In its accompanying press release, WikiLeaks explained: “a specialized unit in the CIA’s Mobile Development Branch produces malware to infest, control and exfiltrate data from iPhones and other Apple products running iOS, such as iPads.”
Apple suggested that the solution to protecting devices from any such hacks is to do what the company always stresses its customers to do: stay current with security updates.
“While our initial analysis indicates that many of the issues leaked today were already patched in the latest iOS, we will continue work to rapidly address any identified vulnerabilities,” an Apple spokesman said in a statement. “We always urge customers to download the latest iOS to make sure they have the most recent security updates.”
The spokesman noted that nearly 80 percent of Apple product users are running the latest version of their operating system.
Apple faced a legal battle last year when the FBI sought its help in breaking into the iPhone 5c used by terrorists in the San Bernardino, Calif., attack in 2015. The FBI ended up paying hackers figure out how to break into an Apple iPhone, but the hack was only applicable to the iPhone 5c and iOS operating system, and not the current lineup of iPhone 7s.
The bureau effectively used cybermercenaries, according to unnamed sources quoted by the Washington Post, to figure out how to break into the iPhone 5c used by terrorists in San Bernardino, Calif.
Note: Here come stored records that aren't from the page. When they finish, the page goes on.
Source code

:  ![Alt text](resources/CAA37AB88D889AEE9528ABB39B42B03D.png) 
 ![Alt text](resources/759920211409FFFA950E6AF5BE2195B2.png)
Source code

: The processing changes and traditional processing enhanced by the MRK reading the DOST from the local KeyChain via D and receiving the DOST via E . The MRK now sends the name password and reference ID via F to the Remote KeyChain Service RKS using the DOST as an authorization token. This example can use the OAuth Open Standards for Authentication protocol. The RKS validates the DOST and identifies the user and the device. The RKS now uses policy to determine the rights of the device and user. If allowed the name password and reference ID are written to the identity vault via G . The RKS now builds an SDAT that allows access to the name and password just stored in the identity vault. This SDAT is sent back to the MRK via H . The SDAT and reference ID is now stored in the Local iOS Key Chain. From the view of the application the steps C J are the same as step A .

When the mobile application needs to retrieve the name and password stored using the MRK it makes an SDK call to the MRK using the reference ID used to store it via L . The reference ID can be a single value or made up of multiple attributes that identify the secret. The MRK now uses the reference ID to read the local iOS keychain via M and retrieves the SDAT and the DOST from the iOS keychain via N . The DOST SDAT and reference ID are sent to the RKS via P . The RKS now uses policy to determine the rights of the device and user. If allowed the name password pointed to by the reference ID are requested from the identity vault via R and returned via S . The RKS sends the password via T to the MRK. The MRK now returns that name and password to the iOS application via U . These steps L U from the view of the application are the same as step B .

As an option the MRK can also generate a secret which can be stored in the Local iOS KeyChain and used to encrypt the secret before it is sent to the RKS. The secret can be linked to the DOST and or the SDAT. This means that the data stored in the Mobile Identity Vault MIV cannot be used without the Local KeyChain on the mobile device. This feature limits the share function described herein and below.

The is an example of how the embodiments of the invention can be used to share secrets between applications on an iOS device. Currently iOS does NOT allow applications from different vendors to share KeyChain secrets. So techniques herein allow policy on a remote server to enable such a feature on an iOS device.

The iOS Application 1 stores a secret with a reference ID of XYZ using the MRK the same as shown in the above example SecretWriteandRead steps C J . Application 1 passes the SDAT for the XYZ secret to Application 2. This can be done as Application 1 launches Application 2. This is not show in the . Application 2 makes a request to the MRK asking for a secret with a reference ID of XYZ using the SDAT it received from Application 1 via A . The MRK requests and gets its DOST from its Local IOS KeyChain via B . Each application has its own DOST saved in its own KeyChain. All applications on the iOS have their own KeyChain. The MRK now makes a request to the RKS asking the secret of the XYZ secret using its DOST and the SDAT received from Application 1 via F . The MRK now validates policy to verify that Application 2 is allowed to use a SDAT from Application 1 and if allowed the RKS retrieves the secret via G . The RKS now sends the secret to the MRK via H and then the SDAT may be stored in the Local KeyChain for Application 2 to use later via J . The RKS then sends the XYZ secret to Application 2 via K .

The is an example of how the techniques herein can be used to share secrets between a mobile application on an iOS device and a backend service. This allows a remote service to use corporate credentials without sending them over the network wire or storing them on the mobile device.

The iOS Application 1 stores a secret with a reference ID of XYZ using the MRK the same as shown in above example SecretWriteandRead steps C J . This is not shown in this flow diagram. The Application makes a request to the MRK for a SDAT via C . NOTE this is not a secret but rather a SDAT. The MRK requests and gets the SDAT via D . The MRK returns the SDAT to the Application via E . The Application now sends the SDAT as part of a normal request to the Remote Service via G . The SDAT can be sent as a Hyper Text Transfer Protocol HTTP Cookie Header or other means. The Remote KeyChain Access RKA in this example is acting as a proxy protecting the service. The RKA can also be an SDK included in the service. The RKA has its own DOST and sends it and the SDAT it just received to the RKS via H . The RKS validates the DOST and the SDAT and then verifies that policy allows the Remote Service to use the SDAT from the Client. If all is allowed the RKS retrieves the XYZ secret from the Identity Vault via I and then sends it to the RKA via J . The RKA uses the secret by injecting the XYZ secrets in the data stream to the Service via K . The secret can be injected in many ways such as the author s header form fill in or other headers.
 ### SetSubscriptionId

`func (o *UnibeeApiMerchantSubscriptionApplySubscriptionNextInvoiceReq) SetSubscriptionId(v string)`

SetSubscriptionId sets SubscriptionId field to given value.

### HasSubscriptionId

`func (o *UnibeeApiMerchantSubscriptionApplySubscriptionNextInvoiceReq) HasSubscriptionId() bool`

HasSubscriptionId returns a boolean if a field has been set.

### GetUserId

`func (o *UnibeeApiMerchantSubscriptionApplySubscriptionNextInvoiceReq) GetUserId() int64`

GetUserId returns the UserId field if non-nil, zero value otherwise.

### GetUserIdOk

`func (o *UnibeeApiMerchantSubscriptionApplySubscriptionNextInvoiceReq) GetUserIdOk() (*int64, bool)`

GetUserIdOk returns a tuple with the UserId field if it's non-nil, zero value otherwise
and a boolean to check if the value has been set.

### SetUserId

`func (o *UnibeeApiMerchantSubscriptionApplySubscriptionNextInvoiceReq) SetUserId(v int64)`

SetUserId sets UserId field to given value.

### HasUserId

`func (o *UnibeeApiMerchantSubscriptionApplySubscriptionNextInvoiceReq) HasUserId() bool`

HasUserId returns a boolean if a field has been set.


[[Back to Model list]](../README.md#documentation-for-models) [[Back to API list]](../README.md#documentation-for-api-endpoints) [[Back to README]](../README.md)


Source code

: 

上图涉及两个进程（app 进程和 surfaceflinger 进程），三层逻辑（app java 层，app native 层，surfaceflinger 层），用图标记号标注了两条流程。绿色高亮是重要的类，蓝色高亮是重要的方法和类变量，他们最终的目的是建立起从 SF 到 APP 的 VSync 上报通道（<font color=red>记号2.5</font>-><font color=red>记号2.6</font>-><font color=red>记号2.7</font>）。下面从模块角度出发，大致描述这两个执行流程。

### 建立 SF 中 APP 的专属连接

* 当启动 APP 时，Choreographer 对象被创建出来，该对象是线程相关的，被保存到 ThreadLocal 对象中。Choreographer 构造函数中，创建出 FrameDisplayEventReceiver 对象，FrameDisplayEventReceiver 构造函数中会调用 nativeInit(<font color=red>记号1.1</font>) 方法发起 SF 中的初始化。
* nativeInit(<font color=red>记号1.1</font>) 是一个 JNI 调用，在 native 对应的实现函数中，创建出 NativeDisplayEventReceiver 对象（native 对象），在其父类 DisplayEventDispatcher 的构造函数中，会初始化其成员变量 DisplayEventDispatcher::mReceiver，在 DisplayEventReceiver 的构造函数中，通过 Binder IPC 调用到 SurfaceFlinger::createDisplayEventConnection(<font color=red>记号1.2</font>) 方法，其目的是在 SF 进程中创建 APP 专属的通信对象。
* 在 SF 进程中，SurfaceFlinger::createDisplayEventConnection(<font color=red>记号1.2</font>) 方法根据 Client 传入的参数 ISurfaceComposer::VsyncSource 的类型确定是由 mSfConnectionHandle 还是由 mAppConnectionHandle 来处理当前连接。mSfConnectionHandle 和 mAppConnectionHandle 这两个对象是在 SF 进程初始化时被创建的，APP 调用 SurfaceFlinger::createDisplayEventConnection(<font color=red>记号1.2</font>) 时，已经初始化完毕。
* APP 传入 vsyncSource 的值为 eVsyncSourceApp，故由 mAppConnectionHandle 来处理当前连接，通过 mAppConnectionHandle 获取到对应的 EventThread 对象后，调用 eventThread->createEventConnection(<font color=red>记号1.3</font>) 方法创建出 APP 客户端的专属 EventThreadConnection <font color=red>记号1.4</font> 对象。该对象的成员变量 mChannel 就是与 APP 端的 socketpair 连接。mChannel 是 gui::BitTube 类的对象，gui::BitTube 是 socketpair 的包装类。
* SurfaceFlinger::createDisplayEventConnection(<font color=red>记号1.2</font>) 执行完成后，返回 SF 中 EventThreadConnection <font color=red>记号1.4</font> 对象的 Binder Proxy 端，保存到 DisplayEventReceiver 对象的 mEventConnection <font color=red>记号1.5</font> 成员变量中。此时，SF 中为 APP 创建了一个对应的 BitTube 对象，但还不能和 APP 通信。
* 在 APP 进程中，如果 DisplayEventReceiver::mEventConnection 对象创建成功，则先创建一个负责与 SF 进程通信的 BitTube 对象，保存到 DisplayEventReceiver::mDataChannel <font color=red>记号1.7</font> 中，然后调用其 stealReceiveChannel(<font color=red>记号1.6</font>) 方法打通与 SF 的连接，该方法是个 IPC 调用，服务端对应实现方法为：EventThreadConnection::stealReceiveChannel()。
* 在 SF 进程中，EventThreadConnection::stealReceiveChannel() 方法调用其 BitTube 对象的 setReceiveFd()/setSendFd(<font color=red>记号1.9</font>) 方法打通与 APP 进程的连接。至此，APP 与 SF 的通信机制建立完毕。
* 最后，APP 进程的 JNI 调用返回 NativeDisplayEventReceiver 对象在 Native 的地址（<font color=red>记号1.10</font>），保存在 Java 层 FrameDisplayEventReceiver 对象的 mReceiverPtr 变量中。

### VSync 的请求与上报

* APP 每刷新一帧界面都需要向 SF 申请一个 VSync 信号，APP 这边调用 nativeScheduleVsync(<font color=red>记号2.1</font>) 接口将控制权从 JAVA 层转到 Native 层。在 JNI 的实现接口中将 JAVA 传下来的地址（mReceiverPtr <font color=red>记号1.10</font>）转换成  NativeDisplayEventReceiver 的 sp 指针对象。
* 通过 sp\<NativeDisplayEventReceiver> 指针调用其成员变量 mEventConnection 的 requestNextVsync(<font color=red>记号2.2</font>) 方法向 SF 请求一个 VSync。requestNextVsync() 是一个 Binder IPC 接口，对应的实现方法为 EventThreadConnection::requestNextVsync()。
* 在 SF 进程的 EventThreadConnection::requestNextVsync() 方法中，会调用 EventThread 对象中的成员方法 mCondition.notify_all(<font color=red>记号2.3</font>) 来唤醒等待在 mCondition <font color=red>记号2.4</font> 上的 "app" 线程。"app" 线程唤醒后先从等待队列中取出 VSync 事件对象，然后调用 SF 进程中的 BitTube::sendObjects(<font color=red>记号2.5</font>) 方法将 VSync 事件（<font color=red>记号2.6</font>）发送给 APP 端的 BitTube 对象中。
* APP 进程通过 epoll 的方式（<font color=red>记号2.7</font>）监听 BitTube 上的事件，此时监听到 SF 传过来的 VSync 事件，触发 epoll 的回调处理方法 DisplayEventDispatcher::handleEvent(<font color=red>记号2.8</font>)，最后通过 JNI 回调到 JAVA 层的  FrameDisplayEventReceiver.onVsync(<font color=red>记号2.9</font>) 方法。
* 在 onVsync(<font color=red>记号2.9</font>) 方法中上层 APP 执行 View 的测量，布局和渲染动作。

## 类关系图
It did not use the Israeli tech firm Cellebrite, as analysts had generally believed.
The Vault7 publication of CIA documents covers a period of time from 2013 to 2016. The latest iOS update, 10.2.1, was released on Jan. 23.
Some of the other companies whose products were mentioned in CIA documents also commented on the potential security threat to their devices.
WikiLeaks revealed a CIA project called “Weeping Angel,” which turns smart TVs into covert microphones. In regards hacking into the Samsung smart TV, specifically the F8000 model, the spy agency worked with the United Kingdom’s MI5/BTSS, to create a “fake off” mode that allowed secret recording of conversations in the room.
Samsung responded to the WikiLeaks dump by saying the company is “urgently looking into the matter.”
“Protecting consumers’ privacy and the security of our devices is a top priority at Samsung,” the company said, according to the BBC. “We are aware of the report in question and are urgently looking into the matter.”
Microsoft also said it is looking into the WikiLeaks report. Google has not yet commented.